The iconic “salt and pepper” towers will soon be missing from the center of the Longfellow Bridge.
Crews will get to work this weekend setting up scaffolding to remove the two towers that remain on the historic Charles River span. Two others were removed last March as part of the ongoing repair.
All the towers will eventually come back, but this spring and summer, the bridge will present a very different face.
The structures need to be taken apart block by block and cataloged, cleaned, and repaired, before crews put them back together and set them in place again.
Officials from the Massachusetts Department of Transportation said they will begin the dismantling by shifting pedestrian and cyclist access along the bridge, then setting up a work zone and scaffolding.
“Once the shared space is created and scaffolding is installed, MassDOT will begin removing the tower stones for storage, cleaning, and repair,” officials said in a blog post Friday.

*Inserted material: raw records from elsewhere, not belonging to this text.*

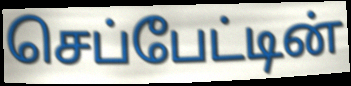
செப்பேட்டின்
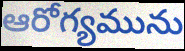
ఆరోగ్యమును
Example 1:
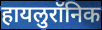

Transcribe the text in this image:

हायलुरॉनिक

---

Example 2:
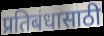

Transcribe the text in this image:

प्रतिबंधासाठी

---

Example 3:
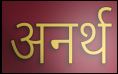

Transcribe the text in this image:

अनर्थ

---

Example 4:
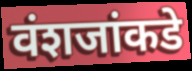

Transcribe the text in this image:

वंशजांकडे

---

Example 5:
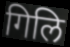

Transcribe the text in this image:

गिलि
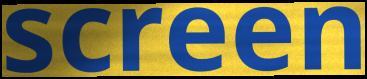
screen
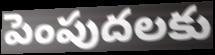
పెంపుదలకు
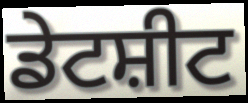
ਡੇਟਸ਼ੀਟ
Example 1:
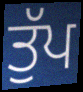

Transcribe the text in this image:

ਤੁੱਪ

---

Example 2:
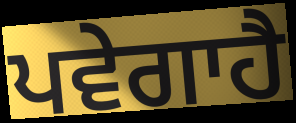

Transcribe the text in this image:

ਪਵੇਗਾਹੈ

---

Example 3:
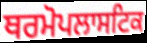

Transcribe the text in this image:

ਥਰਮੋਪਲਾਸਟਿਕ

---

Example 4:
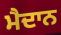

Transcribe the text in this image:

ਮੈਦਾਨ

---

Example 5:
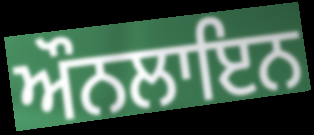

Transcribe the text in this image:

ਔਨਲਾਇਨ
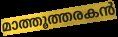
മാത്തൂത്തരകൻ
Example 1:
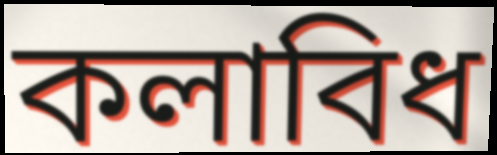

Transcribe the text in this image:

কলাবিধ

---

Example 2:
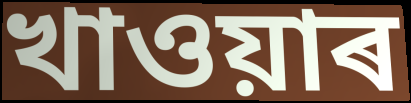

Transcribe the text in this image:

খাওয়াৰ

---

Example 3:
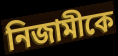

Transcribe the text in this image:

নিজামীকে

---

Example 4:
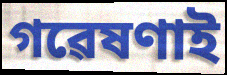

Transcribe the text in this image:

গৱেষণাই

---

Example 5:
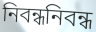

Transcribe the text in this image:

নিবন্ধনিবন্ধ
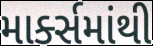
માર્ક્સમાંથી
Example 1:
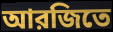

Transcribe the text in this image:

আরজিতে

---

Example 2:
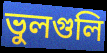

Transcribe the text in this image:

ভুলগুলি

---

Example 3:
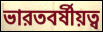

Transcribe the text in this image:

ভারতবর্ষীয়ত্ব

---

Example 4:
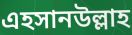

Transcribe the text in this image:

এহসানউল্লাহ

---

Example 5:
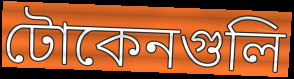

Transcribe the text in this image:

টোকেনগুলি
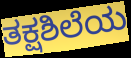
ತಕ್ಷಶಿಲೆಯ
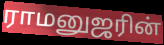
ராமனுஜரின்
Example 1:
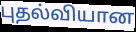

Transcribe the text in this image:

புதல்வியான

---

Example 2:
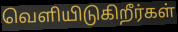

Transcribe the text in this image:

வெளியிடுகிறீர்கள்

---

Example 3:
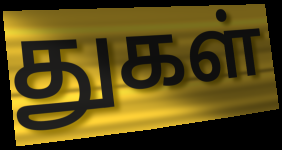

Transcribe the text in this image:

துகள்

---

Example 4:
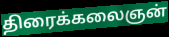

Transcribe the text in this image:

திரைக்கலைஞன்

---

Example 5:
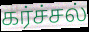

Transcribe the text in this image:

கர்ச்சல்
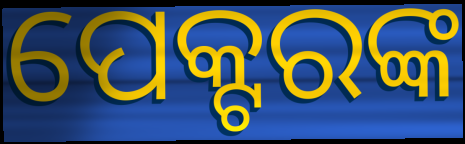
ପେକ୍ଟରଙ୍କ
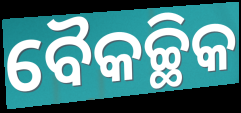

That portion of the work should begin in April, depending on the weather. The restoration is part of an estimated $255 million overhaul to address the bridge’s structural deficiencies.
The four towers originally cost $100,000 each to build and were placed on the bridge as the “crowning achievement” in 1907, when the connection between Boston and Cambridge was completed. Each 58-foot tower is made up of 515 granite stones, which vary in size and can weigh as much as 3 tons apiece, according to MassDOT.
The granite stones will be carefully lowered to the sidewalk level by a barge-mounted crane.
The first two upstream towers were taken apart for restoration last March. It took crews weeks to dislodge the granite blocks that make up the prominent structures. They will be reassembled later this year, officials said.